With this information, we can build a large ggplot graph with all the information in one place!

ggplot() + 
  # place geom_rect first, then other geoms will "write over" the rectangles
  # write a background rectangle for each Bond actor years of service
  geom_rect(data = actor.grp, aes(xmin = yearmin, xmax = yearmax, 
                                  ymin = -Inf, ymax = Inf, 
                                  fill = Bond.actor), alpha = 0.3)+
  # write actor names on rectangles
  geom_text(data = actor.grp, aes(x = yearmin, 
                                  # place text rather at the top of the y-axis
                                  y = max(bond.dta$Box.office.2005.adj, na.rm = TRUE), 
                                  label = Bond.actor,
                                  # colour is already mapped to RT.rating (continuous)
                                  # fill=Bond.actor,
                                  angle = 90, 
                                  hjust = 1, vjust = 1
                                  ), alpha = 0.6, size = 5)+
  # film names
  geom_text(data = bond.dta, aes(x = Year, y = 0, 
                                 label = Title, 
                                 angle = 90, 
                                 hjust = 0, vjust = 0.5), size=4)+
  # film data
  geom_point(data = bond.dta, aes(x = Year, 
                                  y = Box.office.2005.adj, 
                                  size = Budget.2005.adj, 
                                  colour = as.numeric(Rotten.Tomatoes.rating)))+
  # Rotten Tomatoes rating gradient
  scale_colour_continuous(low="red", high="green", name = "Rotten Tomatoes rating")+
  # increase minimum point size for readability
  scale_size_continuous(name = "Budget (2005 mil. dollars)", range = c(3, 10))+
  theme_bw()+
  theme(plot.title = element_text(lineheight=.8, face="bold"))+
  # remove actor names from legend
  guides(fill=FALSE)+
  labs(title = "Box office results, budgets, and ratings of James Bond films\n", 
       x="", y="Box office earnings (in 2005 mil. dollars)")
# export to size that fits everything into graph, use golden ratio
ggsave(file="bond-full.png", width = 30, height = 30/((1+sqrt(5))/2), units = "cm")

xkcd trending words, messy

Results

It turns out that my personal least favourite Bond isn’t that bad by the scales provided above: it was relatively successful at the Box office, and also wasn’t rated that badly.

The honour of the worst-rated Bond film goes to A View to a Kill (Roger Moore), and the film with the worst box office results is License to Kill (Timothy Dalton).
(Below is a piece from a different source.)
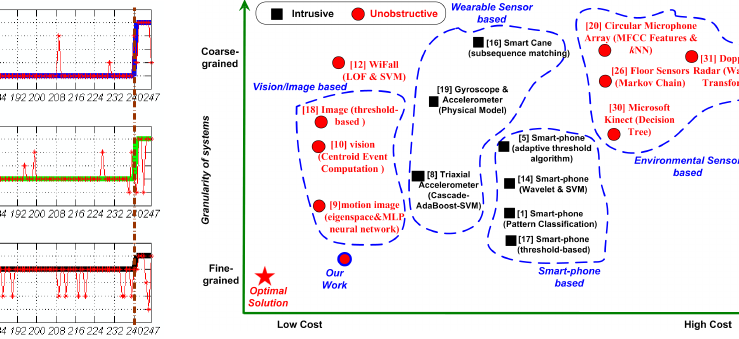
Figure 17: Detect fall events in action paths the Y-axis from 1 to 5 represent action categories (i.e., sit-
Perhaps it’s the naming policy? It seems you do not make a killing with Bond movies if they have the word “kill” in the title – these two are the only ones.
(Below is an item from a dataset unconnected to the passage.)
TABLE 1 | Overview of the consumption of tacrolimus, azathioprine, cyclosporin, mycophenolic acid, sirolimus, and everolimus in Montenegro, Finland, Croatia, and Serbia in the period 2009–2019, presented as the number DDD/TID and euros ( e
Roger Moore presided over a continuous decline in popularity in the 1980s, and Timothy Dalton could not stop that trend. This lead to a long pause in Bond films until the franchise was resurrected in 1995 with Pierce Brosnan. Also interesting is the fact that with Brosnan, Bond film budgets noticeably increased in size. Only Moonraker comes close to being as expensive as the later Bonds, and that was set in space.
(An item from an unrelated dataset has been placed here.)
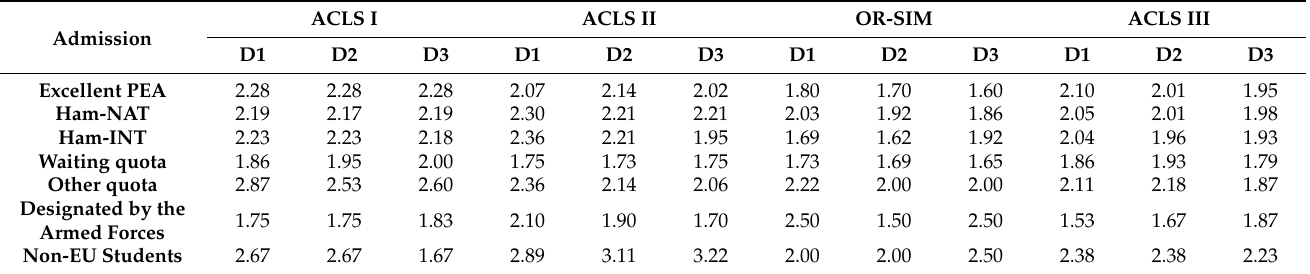
Table 3. NTS performance of the admission cohorts for each training session and each dimension of the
The early Connery Bond films were the most profitable – easily topping the current Craig films, by up to a factor of 22 (Dr. No yielded 64 times its costs, versus Quantum of Solace which made 2.8). Given the quality of Spectre, I fully expect the current Bond to not be a big success (ratings are already very bad in general). This would lead to a new Bond coming up, if history repeats itself – and Craig has already said he no longer wants to play Bond.

Code and data for this analysis is availabe on github, as always.